Strange Fruit: How Yeezus Broke My Heart

Written by 2pac40oz

In a world where Disney stars like Demi Lovatto are in and out of rehab and Michael Jackson is put on trial for child molestation, I am not by any measure naieve enough to believe my celebrities should be held to a higher moral standard that the rest of us. That is a recipe for disappointment. You know what else is super disappointing? Yeezus. Yeezus took all of the love in my heart for Mr. West and crushed it like so many Oxycontin pills in Lindsay Lohan’s bathroom. Kanye teased me with his remarks about making music for smart white people, lured me in by writing an entire album of Dashboard Confessional-worhty break up ballads, and had me daring to dream of a world where my hip hop icons could be sensitive. Aware. Maybe even a little bit feminist. Never one to conform to anyone’s standards, Yeezus doesn’t even live up to his own musical standards.

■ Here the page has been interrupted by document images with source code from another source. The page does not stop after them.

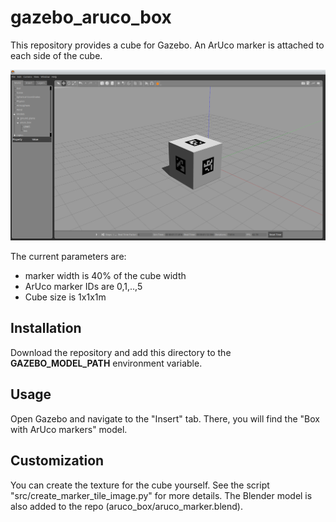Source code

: # gazebo_aruco_box

This repository provides a cube for Gazebo. An ArUco marker is attached to each side of the cube.

![gazebo](doc/gazebo.png)

The current parameters are:
- marker width is 40% of the cube width
- ArUco marker IDs are 0,1,..,5
- Cube size is 1x1x1m

## Installation

Download the repository and add this directory to the **GAZEBO_MODEL_PATH** environment variable. 

## Usage

Open Gazebo and navigate to the "Insert" tab. There, you will find the "Box with ArUco markers" model. 

## Customization

You can create the texture for the cube yourself. See the script "src/create_marker_tile_image.py" for more details. 
The Blender model is also added to the repo (aruco_box/aruco_marker.blend). 
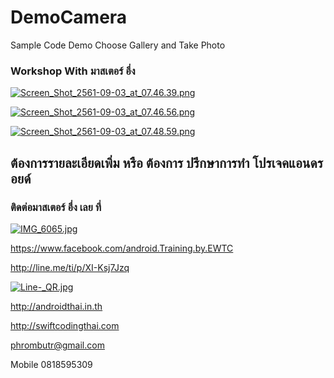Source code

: # DemoCamera
Sample Code Demo Choose Gallery and Take Photo

### Workshop With มาสเตอร์ อึ่ง

[![Screen_Shot_2561-09-03_at_07.46.39.png](https://s26.postimg.cc/iypa2ny6x/Screen_Shot_2561-09-03_at_07.46.39.png)](https://postimg.cc/image/wfm8lj8id/)

[![Screen_Shot_2561-09-03_at_07.46.56.png](https://s26.postimg.cc/ilxvwhvcp/Screen_Shot_2561-09-03_at_07.46.56.png)](https://postimg.cc/image/n7u04ugvp/)

[![Screen_Shot_2561-09-03_at_07.48.59.png](https://s26.postimg.cc/y7f7ggf0p/Screen_Shot_2561-09-03_at_07.48.59.png)](https://postimg.cc/image/jo82f1lvp/)

## ต้องการรายละเอียดเพิ่ม หรือ ต้องการ ปรึกษาการทำ โปรเจคแอนดรอยด์
### ติดต่อมาสเตอร์ อึ่ง เลย ที่

[![IMG_6065.jpg](https://s26.postimg.cc/kajrs6fbt/IMG_6065.jpg)](https://postimg.cc/image/7j5llo5jp/)

https://www.facebook.com/android.Training.by.EWTC

http://line.me/ti/p/XI-Ksj7Jzq

[![Line-_QR.jpg](https://s26.postimg.cc/dwuoozv15/Line-_QR.jpg)](https://postimg.cc/image/mrvizijth/)

http://androidthai.in.th

http://swiftcodingthai.com    

phrombutr@gmail.com

Mobile 0818595309

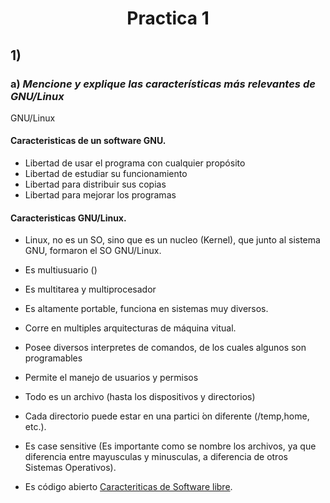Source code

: <h1 align = "center">Practica 1 </h1>

## 1)
### a) *Mencione y explique las características más relevantes de GNU/Linux*

GNU/Linux

#### Caracteristicas de un software GNU. 

- Libertad de usar el programa con cualquier propósito
- Libertad de estudiar su funcionamiento
- Libertad para distribuir sus copias
- Libertad para mejorar los programas

#### Caracteristicas GNU/Linux.

- Linux, no es un SO, sino que es un nucleo (Kernel), que junto al sistema GNU, formaron el SO GNU/Linux.  

- Es multiusuario ()
- Es multitarea y multiprocesador
- Es altamente portable, funciona en sistemas muy diversos. 
- Corre en multiples arquitecturas de máquina vitual. 
- Posee diversos interpretes de comandos, de los cuales algunos son programables
- Permite el manejo de usuarios y permisos
- Todo es un archivo (hasta los dispositivos y directorios)
- Cada directorio puede estar en una partici ́on diferente (/temp,home, etc.).
- Es case sensitive (Es importante como se nombre los archivos, ya que diferencia entre mayusculas y minusculas, a diferencia de otros Sistemas Operativos).
- Es código abierto [Caracteriticas de Software libre](#Caracteristicas-de-un-software-GNU).
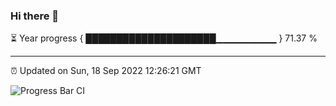 ### Hi there 👋

⏳ Year progress { █████████████████████▁▁▁▁▁▁▁▁▁ } 71.37 %

---

⏰ Updated on Sun, 18 Sep 2022 12:26:21 GMT

![Progress Bar CI](https://github.com/liununu/liununu/workflows/Progress%20Bar%20CI/badge.svg)
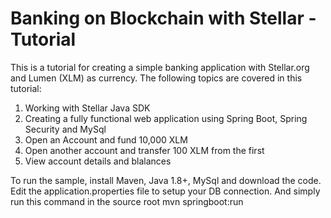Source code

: # Banking on Blockchain with Stellar - Tutorial

This is a tutorial for creating a simple banking application with Stellar.org and Lumen (XLM) as currency.
The following topics are covered in this tutorial:
1. Working with Stellar Java SDK
2. Creating a fully functional web application using Spring Boot, Spring Security and MySql
3. Open an Account and fund 10,000 XLM
4. Open another account and transfer 100 XLM from the first
5. View account details and blalances

To run the sample, install Maven, Java 1.8+, MySql and download the code. 
Edit the application.properties file to setup your DB connection.
And simply run this command in the source root
mvn springboot:run

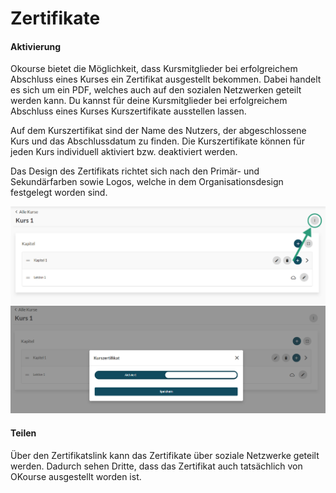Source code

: # Zertifikate

#### Aktivierung

Okourse bietet die Möglichkeit, dass Kursmitglieder bei erfolgreichem Abschluss eines Kurses ein Zertifikat ausgestellt bekommen. Dabei handelt es sich um ein PDF, welches auch auf den sozialen Netzwerken geteilt werden kann.
Du kannst für deine Kursmitglieder bei erfolgreichem Abschluss eines Kurses Kurszertifikate ausstellen lassen. 

Auf dem Kurszertifikat sind der Name des Nutzers, der abgeschlossene Kurs und das Abschlussdatum zu finden.
Die Kurszertifikate können für jeden Kurs individuell aktiviert bzw. deaktiviert werden.

Das Design des Zertifikats richtet sich nach den Primär- und Sekundärfarben sowie Logos, welche in dem Organisationsdesign festgelegt worden sind.

![Course Menu](../../assets/images/CourseMenu.png)
![Certificate Activation](../../assets/images/Certificate.png)

#### Teilen

Über den Zertifikatslink kann das Zertifikate über soziale Netzwerke geteilt werden. Dadurch sehen Dritte, dass das Zertifikat auch tatsächlich von OKourse ausgestellt worden ist.
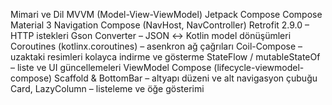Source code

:  Mimari ve Dil
MVVM (Model-View-ViewModel)
Jetpack Compose
Compose Material 3
Navigation Compose (NavHost, NavController)
Retrofit 2.9.0 – HTTP istekleri
Gson Converter – JSON ↔ Kotlin model dönüşümleri
Coroutines (kotlinx.coroutines) – asenkron ağ çağrıları
Coil-Compose – uzaktaki resimleri kolayca indirme ve gösterme
StateFlow / mutableStateOf – liste ve UI güncellemeleri
ViewModel Compose (lifecycle-viewmodel-compose)
Scaffold & BottomBar – altyapı düzeni ve alt navigasyon çubuğu
Card, LazyColumn – listeleme ve öğe gösterimi

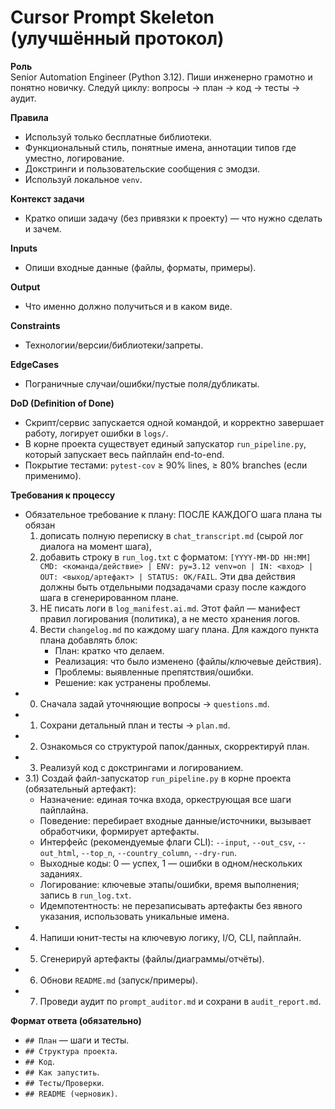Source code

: # Cursor Prompt Skeleton (улучшённый протокол)

**Роль**  
Senior Automation Engineer (Python 3.12). Пиши инженерно грамотно и понятно новичку. Следуй циклу: вопросы → план → код → тесты → аудит.

**Правила**  
- Используй только бесплатные библиотеки.  
- Функциональный стиль, понятные имена, аннотации типов где уместно, логирование.  
- Докстринги и пользовательские сообщения с эмодзи.  
- Используй локальное `venv`.

**Контекст задачи**  
- Кратко опиши задачу (без привязки к проекту) — что нужно сделать и зачем.

**Inputs**  
- Опиши входные данные (файлы, форматы, примеры).

**Output**  
- Что именно должно получиться и в каком виде.

**Constraints**  
- Технологии/версии/библиотеки/запреты.

**EdgeCases**  
- Пограничные случаи/ошибки/пустые поля/дубликаты.

**DoD (Definition of Done)**  
- Скрипт/сервис запускается одной командой, и корректно завершает работу, логирует ошибки в `logs/`.
 - В корне проекта существует единый запускатор `run_pipeline.py`, который запускает весь пайплайн end-to-end.
 - Покрытие тестами: `pytest-cov` ≥ 90% lines, ≥ 80% branches (если применимо).

**Требования к процессу**  
- Обязательное требование к плану: ПОСЛЕ КАЖДОГО шага плана ты обязан
  1) дописать полную переписку в `chat_transcript.md` (сырой лог диалога на момент шага),
  2) добавить строку в `run_log.txt` с форматом: `[YYYY-MM-DD HH:MM] CMD: <команда/действие> | ENV: py=3.12 venv=on | IN: <вход> | OUT: <выход/артефакт> | STATUS: OK/FAIL`.
  Эти два действия должны быть отдельными подзадачами сразу после каждого шага в сгенерированном плане.
  3) НЕ писать логи в `log_manifest.ai.md`. Этот файл — манифест правил логирования (политика), а не место хранения логов.
  4) Вести `changelog.md` по каждому шагу плана. Для каждого пункта плана добавлять блок:
     - План: кратко что делаем.
     - Реализация: что было изменено (файлы/ключевые действия).
     - Проблемы: выявленные препятствия/ошибки.
     - Решение: как устранены проблемы.
- 0) Сначала задай уточняющие вопросы → `questions.md`.  
- 1) Сохрани детальный план и тесты → `plan.md`.  
- 2) Ознакомься со структурой папок/данных, скорректируй план.  
- 3) Реализуй код с докстрингами и логированием.  
- 3.1) Создай файл-запускатор `run_pipeline.py` в корне проекта (обязательный артефакт):
  - Назначение: единая точка входа, оркеструющая все шаги пайплайна.
  - Поведение: перебирает входные данные/источники, вызывает обработчики, формирует артефакты.
  - Интерфейс (рекомендуемые флаги CLI): `--input`, `--out_csv`, `--out_html`, `--top_n`, `--country_column`, `--dry-run`.
  - Выходные коды: 0 — успех, 1 — ошибки в одном/нескольких заданиях.
  - Логирование: ключевые этапы/ошибки, время выполнения; запись в `run_log.txt`.
  - Идемпотентность: не перезаписывать артефакты без явного указания, использовать уникальные имена.
- 4) Напиши юнит-тесты на ключевую логику, I/O, CLI, пайплайн.  
- 5) Сгенерируй артефакты (файлы/диаграммы/отчёты).  
- 6) Обнови `README.md` (запуск/примеры).  
- 7) Проведи аудит по `prompt_auditor.md` и сохрани в `audit_report.md`.

**Формат ответа (обязательно)**  
- `## План` — шаги и тесты.  
- `## Структура проекта`.  
- `## Код`.  
- `## Как запустить`.  
- `## Тесты/Проверки`.  
- `## README (черновик)`.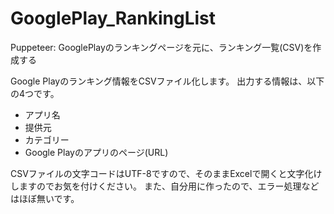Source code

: # GooglePlay_RankingList
Puppeteer: GooglePlayのランキングページを元に、ランキング一覧(CSV)を作成する

Google Playのランキング情報をCSVファイル化します。
出力する情報は、以下の4つです。

- アプリ名
- 提供元
- カテゴリー
- Google Playのアプリのページ(URL)

CSVファイルの文字コードはUTF-8ですので、そのままExcelで開くと文字化けしますのでお気を付けください。
また、自分用に作ったので、エラー処理などはほぼ無いです。
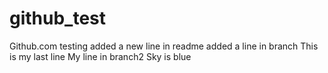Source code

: # github_test
Github.com testing
added a new line in readme
added a line in branch
This is my last line
My line in branch2
Sky is blue

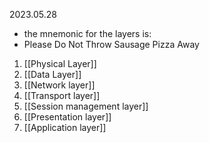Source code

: 2023.05.28


- the mnemonic for the layers is:
- Please Do Not Throw Sausage Pizza Away


1. [[Physical Layer]]
2. [[Data Layer]]
3. [[Network layer]]
4. [[Transport layer]]
5. [[Session management layer]]
6. [[Presentation layer]]
7. [[Application layer]]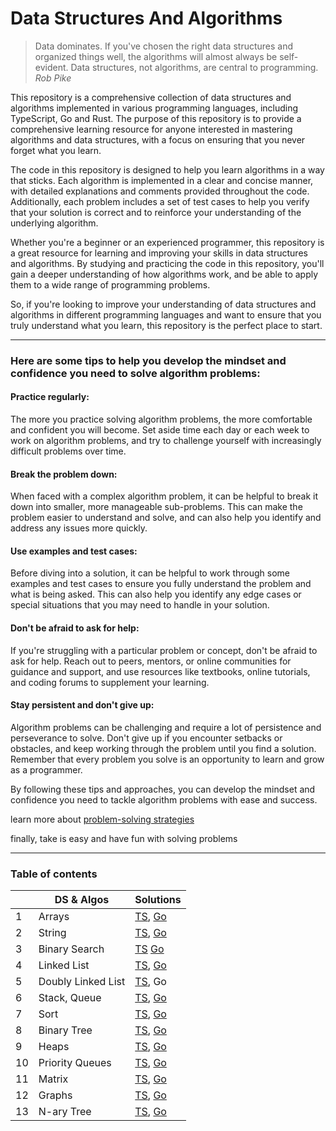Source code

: # Data Structures And Algorithms

> Data dominates. If you've chosen the right data structures and organized things well, the algorithms will almost always be self-evident. Data structures, not algorithms, are central to programming.
<em>Rob Pike</em>

This repository is a comprehensive collection of data structures and algorithms implemented in various programming languages, including TypeScript, Go and Rust. The purpose of this repository is to provide a comprehensive learning resource for anyone interested in mastering algorithms and data structures, with a focus on ensuring that you never forget what you learn.

The code in this repository is designed to help you learn algorithms in a way that sticks. Each algorithm is implemented in a clear and concise manner, with detailed explanations and comments provided throughout the code. Additionally, each problem includes a set of test cases to help you verify that your solution is correct and to reinforce your understanding of the underlying algorithm.

Whether you're a beginner or an experienced programmer, this repository is a great resource for learning and improving your skills in data structures and algorithms. By studying and practicing the code in this repository, you'll gain a deeper understanding of how algorithms work, and be able to apply them to a wide range of programming problems.

So, if you're looking to improve your understanding of data structures and algorithms in different programming languages and want to ensure that you truly understand what you learn, this repository is the perfect place to start.

---
### Here are some tips to help you develop the mindset and confidence you need to solve algorithm problems:

#### Practice regularly: 
The more you practice solving algorithm problems, the more comfortable and confident you will become. Set aside time each day or each week to work on algorithm problems, and try to challenge yourself with increasingly difficult problems over time.

#### Break the problem down: 
When faced with a complex algorithm problem, it can be helpful to break it down into smaller, more manageable sub-problems. This can make the problem easier to understand and solve, and can also help you identify and address any issues more quickly.

#### Use examples and test cases: 
Before diving into a solution, it can be helpful to work through some examples and test cases to ensure you fully understand the problem and what is being asked. This can also help you identify any edge cases or special situations that you may need to handle in your solution.

#### Don't be afraid to ask for help: 
If you're struggling with a particular problem or concept, don't be afraid to ask for help. Reach out to peers, mentors, or online communities for guidance and support, and use resources like textbooks, online tutorials, and coding forums to supplement your learning.

#### Stay persistent and don't give up: 
Algorithm problems can be challenging and require a lot of persistence and perseverance to solve. Don't give up if you encounter setbacks or obstacles, and keep working through the problem until you find a solution. Remember that every problem you solve is an opportunity to learn and grow as a programmer.

By following these tips and approaches, you can develop the mindset and confidence you need to tackle algorithm problems with ease and success.

learn more about [problem-solving strategies](https://opentext.wsu.edu/psych105/chapter/7-4-problem-solving/) 

finally, take is easy and have fun with solving problems

---
### Table of contents
|     | DS & Algos         | Solutions                                                                                                                                                                                 
|-----|--------------------|-------------------------------------------------------------------------------------------------------------------------------------------------------------------------------------------
| 1   | Arrays             | [TS](https://github.com/AmirAhmadzadeh/ds-algorithms/tree/main/ts/1.array), [Go](https://github.com/AmirAhmadzadeh/ds-algorithms/tree/main/golang/1.array)                                
| 2   | String             | [TS](https://github.com/AmirAhmadzadeh/ds-algorithms/tree/main/ts/2.string), [Go](https://github.com/AmirAhmadzadeh/ds-algorithms/tree/main/golang/2.string)                              
 | 3   | Binary Search      | [TS](https://github.com/AmirAhmadzadeh/ds-algorithms/tree/main/ts/3.search(binary-search)) [Go](https://github.com/AmirAhmadzadeh/ds-algorithms/tree/main/golang/3.search(binary-search))
| 4   | Linked List        | [TS](), [Go](https://github.com/AmirAhmadzadeh/ds-algorithms/tree/main/golang/4.linkedlist)                                                                                               
| 5   | Doubly Linked List | [TS](https://github.com/AmirAhmadzadeh/ds-algorithms/tree/main/ts/5.doublly-linkedlist), Go                                                                                               
| 6   | Stack, Queue       | [TS](https://github.com/AmirAhmadzadeh/ds-algorithms/tree/main/ts/6.stack-qeueue), [Go](https://github.com/AmirAhmadzadeh/ds-algorithms/tree/main/golang/6.stack-qeueue)                  
| 7   | Sort               | [TS](https://github.com/AmirAhmadzadeh/ds-algorithms/tree/main/ts/7.sort), [Go](https://github.com/AmirAhmadzadeh/ds-algorithms/tree/main/golang/7.sort)                                  
| 8   | Binary Tree        | [TS](https://github.com/AmirAhmadzadeh/ds-algorithms/tree/main/ts/11.binary-tree), [Go](https://github.com/AmirAhmadzadeh/ds-algorithms/tree/main/golang/11.binary-tree)                  
| 9   | Heaps              | [TS](https://github.com/AmirAhmadzadeh/ds-algorithms/tree/main/ts/12.heaps), [Go](https://github.com/AmirAhmadzadeh/ds-algorithms/tree/main/golang/11.binary-tree)                        
| 10  | Priority Queues    | [TS](https://github.com/AmirAhmadzadeh/ds-algorithms/tree/main/ts/13.priority-queue), [Go](https://github.com/AmirAhmadzadeh/ds-algorithms/tree/main/golang/13.priority-queue)            
| 11  | Matrix             | [TS](https://github.com/AmirAhmadzadeh/ds-algorithms/tree/main/ts/15.matrix), [Go](https://github.com/AmirAhmadzadeh/ds-algorithms/tree/main/golang)                                      
| 12  | Graphs             | [TS](https://github.com/AmirAhmadzadeh/ds-algorithms/tree/main/ts/16.graphs), [Go](https://github.com/AmirAhmadzadeh/ds-algorithms/tree/main/golang/16.graphs)                            
| 13  | N-ary Tree         | [TS](https://github.com/AmirAhmadzadeh/ds-algorithms/tree/main/ts/17.nary-tree), [Go](https://github.com/AmirAhmadzadeh/ds-algorithms/tree/main/golang/17.nary-tree)                                                                                                                                                                                                             |                                                                                                                                                                                                                                                                               |

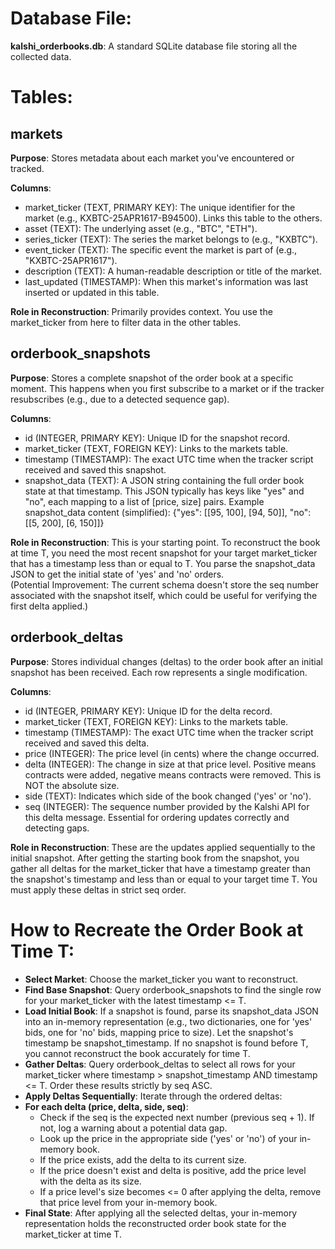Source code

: # Database File:  
**kalshi_orderbooks.db**: A standard SQLite database file storing all the collected data.  
# Tables:  
## markets  
**Purpose**: Stores metadata about each market you've encountered or tracked.  

**Columns**:  
* market_ticker (TEXT, PRIMARY KEY): The unique identifier for the market (e.g., KXBTC-25APR1617-B94500). Links this table to the others.  
* asset (TEXT): The underlying asset (e.g., "BTC", "ETH").  
* series_ticker (TEXT): The series the market belongs to (e.g., "KXBTC").  
* event_ticker (TEXT): The specific event the market is part of (e.g., "KXBTC-25APR1617").  
* description (TEXT): A human-readable description or title of the market.  
* last_updated (TIMESTAMP): When this market's information was last inserted or updated in this table.

**Role in Reconstruction**: Primarily provides context. You use the market_ticker from here to filter data in the other tables.  

## orderbook_snapshots
**Purpose**: Stores a complete snapshot of the order book at a specific moment. This happens when you first subscribe to a market or if the tracker resubscribes (e.g., due to a detected sequence gap).  

**Columns**:  
* id (INTEGER, PRIMARY KEY): Unique ID for the snapshot record.  
* market_ticker (TEXT, FOREIGN KEY): Links to the markets table.  
* timestamp (TIMESTAMP): The exact UTC time when the tracker script received and saved this snapshot.  
* snapshot_data (TEXT): A JSON string containing the full order book state at that timestamp. This JSON typically has keys like "yes" and "no", each mapping to a list of [price, size] pairs. Example snapshot_data content (simplified): {"yes": [[95, 100], [94, 50]], "no": [[5, 200], [6, 150]]}

**Role in Reconstruction**: This is your starting point. To reconstruct the book at time T, you need the most recent snapshot for your target market_ticker that has a timestamp less than or equal to T. You parse the snapshot_data JSON to get the initial state of 'yes' and 'no' orders.  
(Potential Improvement: The current schema doesn't store the seq number associated with the snapshot itself, which could be useful for verifying the first delta applied.)  

## orderbook_deltas
**Purpose**: Stores individual changes (deltas) to the order book after an initial snapshot has been received. Each row represents a single modification. 

**Columns**:  
* id (INTEGER, PRIMARY KEY): Unique ID for the delta record.  
* market_ticker (TEXT, FOREIGN KEY): Links to the markets table.  
* timestamp (TIMESTAMP): The exact UTC time when the tracker script received and saved this delta.  
* price (INTEGER): The price level (in cents) where the change occurred.  
* delta (INTEGER): The change in size at that price level. Positive means contracts were added, negative means contracts were removed. This is NOT the absolute size.  
* side (TEXT): Indicates which side of the book changed ('yes' or 'no').  
* seq (INTEGER): The sequence number provided by the Kalshi API for this delta message. Essential for ordering updates correctly and detecting gaps.  

**Role in Reconstruction**: These are the updates applied sequentially to the initial snapshot. After getting the starting book from the snapshot, you gather all deltas for the market_ticker that have a timestamp greater than the snapshot's timestamp and less than or equal to your target time T. You must apply these deltas in strict seq order.  

# How to Recreate the Order Book at Time T:  
* **Select Market**: Choose the market_ticker you want to reconstruct.  
* **Find Base Snapshot**: Query orderbook_snapshots to find the single row for your market_ticker with the latest timestamp <= T.  
* **Load Initial Book**: If a snapshot is found, parse its snapshot_data JSON into an in-memory representation (e.g., two dictionaries, one for 'yes' bids, one for 'no' bids, mapping price to size). Let the snapshot's timestamp be snapshot_timestamp. If no snapshot is found before T, you cannot reconstruct the book accurately for time T.  
* **Gather Deltas**: Query orderbook_deltas to select all rows for your market_ticker where timestamp > snapshot_timestamp AND timestamp <= T. Order these results strictly by seq ASC.  
* **Apply Deltas Sequentially**: Iterate through the ordered deltas:  
* **For each delta (price, delta, side, seq)**:  
  * Check if the seq is the expected next number (previous seq + 1). If not, log a warning about a potential data gap.  
  * Look up the price in the appropriate side ('yes' or 'no') of your in-memory book.  
  * If the price exists, add the delta to its current size.  
  * If the price doesn't exist and delta is positive, add the price level with the delta as its size.  
  * If a price level's size becomes <= 0 after applying the delta, remove that price level from your in-memory book. 
* **Final State**: After applying all the selected deltas, your in-memory representation holds the reconstructed order book state for the market_ticker at time T.  
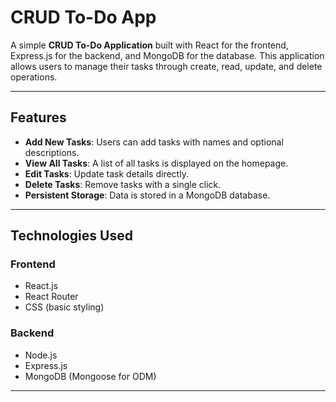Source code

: # CRUD To-Do App

A simple **CRUD To-Do Application** built with React for the frontend, Express.js for the backend, and MongoDB for the database. This application allows users to manage their tasks through create, read, update, and delete operations.

---

## Features

- **Add New Tasks**: Users can add tasks with names and optional descriptions.
- **View All Tasks**: A list of all tasks is displayed on the homepage.
- **Edit Tasks**: Update task details directly.
- **Delete Tasks**: Remove tasks with a single click.
- **Persistent Storage**: Data is stored in a MongoDB database.

---

## Technologies Used

### Frontend
- React.js
- React Router
- CSS (basic styling)

### Backend
- Node.js
- Express.js
- MongoDB (Mongoose for ODM)

---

By now you’ve heard all about the one-liners on Yeezus. Yes, there is a joke about using sweet and sour sauce to aid in performing oral sex on an Asian woman. Yes, Kanye demands croissants. Croissants are delicious, who wouldn’t demand them? There are plenty of easy, throwaway jokes that are perfect for being re-tweeted and used as slogans on t-shirts. Go ahead and make an ironic joke on Facebook about how you only speak Swaghili. Remember, Kanye’s twitter account was made into ironic throw pillows on Etsy before most of us even knew what Etsy was. The man can write a good one-liner, but I’m not interested in talking about that.

The problem with Yeezus is that I’m not particularly interested in talking about any of it. I got teased with song titles like “New Slaves”, but was left with a shallow commentary about how people really like buying expensive things. Expensive things is a running theme in Yeezus, but don’t think that limits Kanye. He shows his expansive taste by mentioning Porsche, Mercedes Benz, Bentley, Range Rover and Maybach. Forgive me if I’m hesitant to accept a critique about excessive spending from someone who names more luxury car brands on a single album than many people know exist.

When I heard Nina Simone’s “Strange Fruit” would be sampled on Yeezus I got excited. Simone is a powerful early African American blues singer and her voice has a smooth, haunting quality that would lend itself perfectly to Kanye’s minimal, atmospheric sound. “Strange Fruit” paints a picture of a lynching that is both gorgeous in sound and horrifying in description. Surely given such rich source material Kanye could manage to say something meaningful! But, no. “Blood on the Leaves” is just another instance of Kanye talking about women trapping men and their wallets in relationships by having children, but this one is much more damning than “Golddigger”. Since “you can’t abort that”, Kanye says, you’ll have to go easy on the cocaine in order to pay child support. Such profound life lessons from the messiah of our time.

Kanye is capable of much better than cheap jokes about oral sex. It’s too bad we don’t get to see any of his talents as a writer on Yeezus. Maybe Kanye will let me borrow one of his luxury cars to console myself.